The anticipated price hike comes amid as more than 80 per cent of British pubs are said to have raised, or are planning to raise, their costs.
Why are prices going up?
Rising costs to the price of a pint is reportedly a result of higher wages, coupled with energy and supply shortages.
Publicans are now appealing to Chancellor Rishi Sunak to freeze the alcohol duty rate amid fears a £6 pint could become commonplace in London and the south east.
The Times reports that drinks wholesalers Matthew Clark and Bibendum are hiking prices up by between 3.5 and 5 per cent next month.
It follows warnings that a shortage of hospitality staff returning after furlough has led pubs to increase wages to fill the estimated 134,000 vacancies across the sector.
Hospitality businesses across the UK, including pubs, restaurants and hotels, have been suffering with supply chain issues and a shortage of food and drink items.
A spokesman for the companies, which are owned by the C&C Group, told The Times: “As our industry recovers from the pandemic, the pressure on UK and global supply chains has added increased cost and complexity.”
Dave Mountford, co-founder of the Forum of British Pubs, predicted that publicans would have to increase pint prices from 20p to 30p to meet rising costs.

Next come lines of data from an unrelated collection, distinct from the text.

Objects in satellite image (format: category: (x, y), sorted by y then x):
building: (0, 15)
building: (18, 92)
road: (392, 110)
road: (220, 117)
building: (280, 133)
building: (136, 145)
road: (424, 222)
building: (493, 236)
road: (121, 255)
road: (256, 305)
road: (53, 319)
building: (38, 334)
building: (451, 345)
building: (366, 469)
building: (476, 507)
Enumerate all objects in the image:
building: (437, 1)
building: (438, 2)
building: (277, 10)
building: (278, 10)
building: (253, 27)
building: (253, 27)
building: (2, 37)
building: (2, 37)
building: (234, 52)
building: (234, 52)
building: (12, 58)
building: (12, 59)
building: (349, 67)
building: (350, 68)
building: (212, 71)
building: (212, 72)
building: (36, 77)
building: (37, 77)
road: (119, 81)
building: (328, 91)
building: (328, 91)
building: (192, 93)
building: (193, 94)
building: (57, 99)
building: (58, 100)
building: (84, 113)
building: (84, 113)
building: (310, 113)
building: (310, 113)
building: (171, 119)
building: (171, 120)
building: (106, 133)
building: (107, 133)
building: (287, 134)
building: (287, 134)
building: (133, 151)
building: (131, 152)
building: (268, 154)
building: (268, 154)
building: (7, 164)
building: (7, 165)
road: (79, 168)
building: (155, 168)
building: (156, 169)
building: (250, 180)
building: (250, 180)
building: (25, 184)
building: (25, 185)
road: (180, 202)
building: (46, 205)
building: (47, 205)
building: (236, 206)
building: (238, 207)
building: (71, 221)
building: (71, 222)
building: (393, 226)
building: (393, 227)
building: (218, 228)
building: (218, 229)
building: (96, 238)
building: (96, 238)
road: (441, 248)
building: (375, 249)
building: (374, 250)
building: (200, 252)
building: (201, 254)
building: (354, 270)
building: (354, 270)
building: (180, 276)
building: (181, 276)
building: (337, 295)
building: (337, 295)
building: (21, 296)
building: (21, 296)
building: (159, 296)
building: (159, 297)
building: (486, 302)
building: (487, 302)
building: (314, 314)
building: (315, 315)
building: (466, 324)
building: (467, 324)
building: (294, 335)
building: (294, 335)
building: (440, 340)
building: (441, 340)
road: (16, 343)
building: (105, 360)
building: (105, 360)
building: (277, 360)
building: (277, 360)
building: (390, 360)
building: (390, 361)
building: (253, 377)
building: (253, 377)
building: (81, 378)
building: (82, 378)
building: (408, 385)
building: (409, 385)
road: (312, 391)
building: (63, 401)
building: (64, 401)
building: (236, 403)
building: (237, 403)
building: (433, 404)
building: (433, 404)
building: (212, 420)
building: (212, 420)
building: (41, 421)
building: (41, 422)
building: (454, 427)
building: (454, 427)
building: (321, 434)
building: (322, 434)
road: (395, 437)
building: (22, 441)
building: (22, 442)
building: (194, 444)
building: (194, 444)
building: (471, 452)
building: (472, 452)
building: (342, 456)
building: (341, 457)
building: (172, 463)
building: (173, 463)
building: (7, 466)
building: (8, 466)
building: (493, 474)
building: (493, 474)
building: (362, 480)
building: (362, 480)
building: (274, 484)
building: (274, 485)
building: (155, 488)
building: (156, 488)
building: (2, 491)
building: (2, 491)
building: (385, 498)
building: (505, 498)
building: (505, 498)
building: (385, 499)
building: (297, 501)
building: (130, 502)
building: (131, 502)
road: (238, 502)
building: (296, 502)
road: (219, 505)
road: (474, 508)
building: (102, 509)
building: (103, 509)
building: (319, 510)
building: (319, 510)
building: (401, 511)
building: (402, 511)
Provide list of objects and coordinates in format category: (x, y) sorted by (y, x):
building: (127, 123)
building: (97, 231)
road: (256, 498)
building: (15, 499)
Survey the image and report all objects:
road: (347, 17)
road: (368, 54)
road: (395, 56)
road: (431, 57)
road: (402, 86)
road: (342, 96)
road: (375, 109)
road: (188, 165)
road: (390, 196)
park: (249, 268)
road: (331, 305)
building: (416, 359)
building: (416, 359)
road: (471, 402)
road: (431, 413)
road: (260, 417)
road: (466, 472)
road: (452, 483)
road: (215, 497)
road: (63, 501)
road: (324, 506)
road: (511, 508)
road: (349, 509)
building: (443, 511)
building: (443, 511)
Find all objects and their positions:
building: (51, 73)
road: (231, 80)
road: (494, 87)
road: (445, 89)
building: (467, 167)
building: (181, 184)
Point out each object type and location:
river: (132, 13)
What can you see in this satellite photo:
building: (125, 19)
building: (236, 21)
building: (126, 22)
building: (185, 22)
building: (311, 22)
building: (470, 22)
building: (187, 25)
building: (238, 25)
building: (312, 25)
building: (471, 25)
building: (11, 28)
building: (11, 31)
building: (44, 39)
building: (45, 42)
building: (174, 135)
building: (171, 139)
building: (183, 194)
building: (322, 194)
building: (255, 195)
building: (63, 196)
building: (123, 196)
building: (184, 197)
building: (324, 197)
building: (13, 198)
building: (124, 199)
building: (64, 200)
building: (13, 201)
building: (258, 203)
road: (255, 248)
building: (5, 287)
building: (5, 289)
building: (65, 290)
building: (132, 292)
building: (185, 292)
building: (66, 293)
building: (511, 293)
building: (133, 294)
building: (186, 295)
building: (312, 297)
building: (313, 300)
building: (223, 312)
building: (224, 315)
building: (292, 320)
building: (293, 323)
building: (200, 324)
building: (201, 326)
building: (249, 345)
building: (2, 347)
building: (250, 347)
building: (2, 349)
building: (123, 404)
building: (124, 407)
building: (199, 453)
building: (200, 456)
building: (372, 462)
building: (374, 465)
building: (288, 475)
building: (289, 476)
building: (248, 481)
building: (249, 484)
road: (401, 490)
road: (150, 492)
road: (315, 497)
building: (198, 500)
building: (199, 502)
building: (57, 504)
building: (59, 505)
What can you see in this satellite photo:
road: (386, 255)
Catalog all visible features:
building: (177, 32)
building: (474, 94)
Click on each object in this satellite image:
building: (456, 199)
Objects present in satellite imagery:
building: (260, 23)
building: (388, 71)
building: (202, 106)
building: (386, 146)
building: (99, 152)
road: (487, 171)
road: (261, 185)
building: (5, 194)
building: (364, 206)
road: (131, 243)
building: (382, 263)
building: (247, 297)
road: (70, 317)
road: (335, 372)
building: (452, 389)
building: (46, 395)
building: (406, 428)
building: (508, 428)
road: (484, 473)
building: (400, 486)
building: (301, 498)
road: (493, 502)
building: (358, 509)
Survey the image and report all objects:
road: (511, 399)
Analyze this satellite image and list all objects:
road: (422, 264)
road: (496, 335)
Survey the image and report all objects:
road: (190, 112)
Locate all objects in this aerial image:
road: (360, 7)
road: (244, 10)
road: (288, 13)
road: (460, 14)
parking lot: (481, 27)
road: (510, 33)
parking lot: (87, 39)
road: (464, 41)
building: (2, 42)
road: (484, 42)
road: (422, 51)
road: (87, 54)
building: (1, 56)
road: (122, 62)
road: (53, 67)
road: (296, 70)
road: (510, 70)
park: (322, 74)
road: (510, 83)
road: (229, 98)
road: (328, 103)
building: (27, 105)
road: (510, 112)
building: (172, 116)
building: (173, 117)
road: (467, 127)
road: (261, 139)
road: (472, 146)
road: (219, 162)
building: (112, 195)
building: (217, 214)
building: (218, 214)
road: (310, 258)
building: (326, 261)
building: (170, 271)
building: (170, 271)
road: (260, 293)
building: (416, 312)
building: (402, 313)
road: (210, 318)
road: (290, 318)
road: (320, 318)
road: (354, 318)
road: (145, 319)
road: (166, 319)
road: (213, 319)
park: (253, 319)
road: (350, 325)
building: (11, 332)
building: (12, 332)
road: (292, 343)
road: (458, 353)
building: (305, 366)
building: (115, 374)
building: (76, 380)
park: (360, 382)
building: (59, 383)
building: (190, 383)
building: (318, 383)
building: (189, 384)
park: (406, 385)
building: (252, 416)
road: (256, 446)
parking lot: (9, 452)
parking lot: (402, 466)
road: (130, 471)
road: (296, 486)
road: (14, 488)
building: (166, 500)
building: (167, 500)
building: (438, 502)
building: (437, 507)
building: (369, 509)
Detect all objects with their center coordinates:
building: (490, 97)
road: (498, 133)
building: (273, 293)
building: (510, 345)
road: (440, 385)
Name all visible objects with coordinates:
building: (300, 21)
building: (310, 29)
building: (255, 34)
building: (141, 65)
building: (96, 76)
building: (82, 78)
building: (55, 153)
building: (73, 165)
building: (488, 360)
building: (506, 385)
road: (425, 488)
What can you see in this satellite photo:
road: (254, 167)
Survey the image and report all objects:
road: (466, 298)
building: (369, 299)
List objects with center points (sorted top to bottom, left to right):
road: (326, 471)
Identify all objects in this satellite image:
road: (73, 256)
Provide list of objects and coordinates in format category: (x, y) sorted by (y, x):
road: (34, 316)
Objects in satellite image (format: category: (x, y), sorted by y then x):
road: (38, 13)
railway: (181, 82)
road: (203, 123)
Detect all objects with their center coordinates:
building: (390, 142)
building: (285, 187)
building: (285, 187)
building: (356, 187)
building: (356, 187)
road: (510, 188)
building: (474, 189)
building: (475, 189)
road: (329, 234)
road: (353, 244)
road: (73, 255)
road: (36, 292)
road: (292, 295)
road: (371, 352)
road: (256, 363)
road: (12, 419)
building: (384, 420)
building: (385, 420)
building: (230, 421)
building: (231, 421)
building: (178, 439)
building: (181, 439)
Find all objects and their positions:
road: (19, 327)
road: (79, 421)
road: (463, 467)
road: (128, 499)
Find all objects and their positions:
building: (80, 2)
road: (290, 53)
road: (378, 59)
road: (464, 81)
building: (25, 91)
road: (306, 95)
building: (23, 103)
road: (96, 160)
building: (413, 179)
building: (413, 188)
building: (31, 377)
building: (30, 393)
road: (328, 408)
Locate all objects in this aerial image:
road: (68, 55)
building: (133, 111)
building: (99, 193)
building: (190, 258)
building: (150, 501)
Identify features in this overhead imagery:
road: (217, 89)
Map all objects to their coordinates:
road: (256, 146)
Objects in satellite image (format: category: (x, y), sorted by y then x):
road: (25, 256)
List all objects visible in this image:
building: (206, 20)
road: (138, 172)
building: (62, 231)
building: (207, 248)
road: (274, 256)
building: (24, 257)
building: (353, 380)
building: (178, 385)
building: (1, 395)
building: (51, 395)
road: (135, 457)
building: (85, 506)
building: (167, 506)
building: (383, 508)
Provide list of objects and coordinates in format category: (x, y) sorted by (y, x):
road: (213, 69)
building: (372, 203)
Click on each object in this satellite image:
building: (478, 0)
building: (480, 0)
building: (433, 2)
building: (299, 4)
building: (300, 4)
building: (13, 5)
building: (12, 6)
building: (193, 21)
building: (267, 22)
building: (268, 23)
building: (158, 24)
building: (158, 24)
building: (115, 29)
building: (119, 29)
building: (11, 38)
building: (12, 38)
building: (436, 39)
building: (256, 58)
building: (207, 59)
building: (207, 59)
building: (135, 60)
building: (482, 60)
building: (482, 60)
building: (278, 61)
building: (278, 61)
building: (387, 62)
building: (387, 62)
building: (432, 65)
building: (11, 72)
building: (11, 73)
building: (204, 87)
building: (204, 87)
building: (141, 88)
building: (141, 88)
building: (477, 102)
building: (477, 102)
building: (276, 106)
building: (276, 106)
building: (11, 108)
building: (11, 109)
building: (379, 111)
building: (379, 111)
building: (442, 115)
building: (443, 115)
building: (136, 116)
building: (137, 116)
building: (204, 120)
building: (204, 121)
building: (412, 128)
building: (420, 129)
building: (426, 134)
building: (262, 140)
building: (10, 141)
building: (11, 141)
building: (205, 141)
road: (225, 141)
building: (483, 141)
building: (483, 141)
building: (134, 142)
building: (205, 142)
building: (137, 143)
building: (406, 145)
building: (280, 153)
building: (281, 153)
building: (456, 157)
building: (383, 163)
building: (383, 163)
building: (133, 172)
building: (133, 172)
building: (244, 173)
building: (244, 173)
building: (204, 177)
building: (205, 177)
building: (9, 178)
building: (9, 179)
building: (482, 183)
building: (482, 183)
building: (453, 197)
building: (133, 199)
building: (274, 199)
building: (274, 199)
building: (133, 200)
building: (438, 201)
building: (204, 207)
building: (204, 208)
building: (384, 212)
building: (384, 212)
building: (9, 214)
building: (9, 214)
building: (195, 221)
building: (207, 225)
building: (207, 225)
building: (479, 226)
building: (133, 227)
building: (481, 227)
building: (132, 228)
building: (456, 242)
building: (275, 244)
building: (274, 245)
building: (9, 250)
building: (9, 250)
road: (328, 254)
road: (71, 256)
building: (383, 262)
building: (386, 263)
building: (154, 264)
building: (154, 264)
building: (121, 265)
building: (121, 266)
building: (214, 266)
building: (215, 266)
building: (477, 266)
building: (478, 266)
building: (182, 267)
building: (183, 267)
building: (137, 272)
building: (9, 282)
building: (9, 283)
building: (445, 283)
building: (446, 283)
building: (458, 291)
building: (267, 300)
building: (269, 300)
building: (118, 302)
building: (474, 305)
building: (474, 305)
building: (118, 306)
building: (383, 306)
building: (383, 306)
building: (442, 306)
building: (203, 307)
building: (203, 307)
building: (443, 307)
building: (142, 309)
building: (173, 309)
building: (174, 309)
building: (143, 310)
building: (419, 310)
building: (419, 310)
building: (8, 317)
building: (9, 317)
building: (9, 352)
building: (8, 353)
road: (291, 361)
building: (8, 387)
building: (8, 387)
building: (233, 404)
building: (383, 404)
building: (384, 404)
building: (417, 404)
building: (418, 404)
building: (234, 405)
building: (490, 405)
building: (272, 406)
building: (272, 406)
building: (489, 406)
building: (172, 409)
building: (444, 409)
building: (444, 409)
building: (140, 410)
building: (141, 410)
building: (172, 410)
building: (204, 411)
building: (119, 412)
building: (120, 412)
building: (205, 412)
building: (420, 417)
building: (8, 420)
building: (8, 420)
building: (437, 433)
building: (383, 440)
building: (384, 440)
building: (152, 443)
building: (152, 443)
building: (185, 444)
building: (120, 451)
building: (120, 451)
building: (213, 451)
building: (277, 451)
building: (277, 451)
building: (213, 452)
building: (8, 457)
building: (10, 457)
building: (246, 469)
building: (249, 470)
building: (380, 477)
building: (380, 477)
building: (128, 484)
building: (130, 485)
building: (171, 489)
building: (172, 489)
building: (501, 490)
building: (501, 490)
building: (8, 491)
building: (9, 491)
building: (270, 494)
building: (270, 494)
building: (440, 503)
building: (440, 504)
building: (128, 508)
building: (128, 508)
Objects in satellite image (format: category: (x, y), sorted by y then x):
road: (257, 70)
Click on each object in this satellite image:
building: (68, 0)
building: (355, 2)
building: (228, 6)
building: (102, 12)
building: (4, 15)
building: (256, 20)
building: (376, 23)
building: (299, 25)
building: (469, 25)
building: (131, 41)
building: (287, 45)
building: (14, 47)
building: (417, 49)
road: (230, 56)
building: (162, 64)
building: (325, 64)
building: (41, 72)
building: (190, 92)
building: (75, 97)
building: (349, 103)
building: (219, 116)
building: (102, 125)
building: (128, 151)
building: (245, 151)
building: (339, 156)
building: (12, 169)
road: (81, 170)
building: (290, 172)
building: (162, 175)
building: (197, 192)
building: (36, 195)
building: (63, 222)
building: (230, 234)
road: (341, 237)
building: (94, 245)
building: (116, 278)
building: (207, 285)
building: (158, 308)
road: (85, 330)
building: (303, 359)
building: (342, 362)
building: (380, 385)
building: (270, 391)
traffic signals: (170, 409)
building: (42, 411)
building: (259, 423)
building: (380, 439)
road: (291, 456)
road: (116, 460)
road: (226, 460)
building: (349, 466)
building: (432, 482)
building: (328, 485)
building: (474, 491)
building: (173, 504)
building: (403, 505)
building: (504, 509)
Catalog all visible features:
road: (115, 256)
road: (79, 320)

He said: “In my pub that means I will be charging more than £4 for a pint of cask ale for the first time.
“It will mean much more in areas like London.”
What is causing supply chain issues?
Several factors have contributed to the disruption of the UK supply chain, including worker shortages and new immigrations rules affecting HGV drivers.
There is estimated to be a shortfall of around 100,000 lorry drivers in the UK, causing delays to deliveries which has consequently led to shortages of some products.
Soaring energy costs have also added to the cost of food production and logistics, while the pandemic is still causing delays to the international supply chain, meaning grocery and toy imports have been affected.
Reduced flight schedules has also resulted in a decreased capacity for air cargo, adding more pressure on international ports, while Covid-19 restrictions in east Asia have forced some key ports to close in the region, holding up items such as clothes and furniture.
Retailers have admitted that the combination of rising energy bills, delays in shipping and higher wages aimed at addressing staff shortages have all resulted in overall higher costs for business.
The British Retail Consortium (BRC) has said that three-fifths of retailers are now planning to increase prices by the end of the year as a result, while around 10% of retail bosses said they have already hiked prices to offset the soaring costs.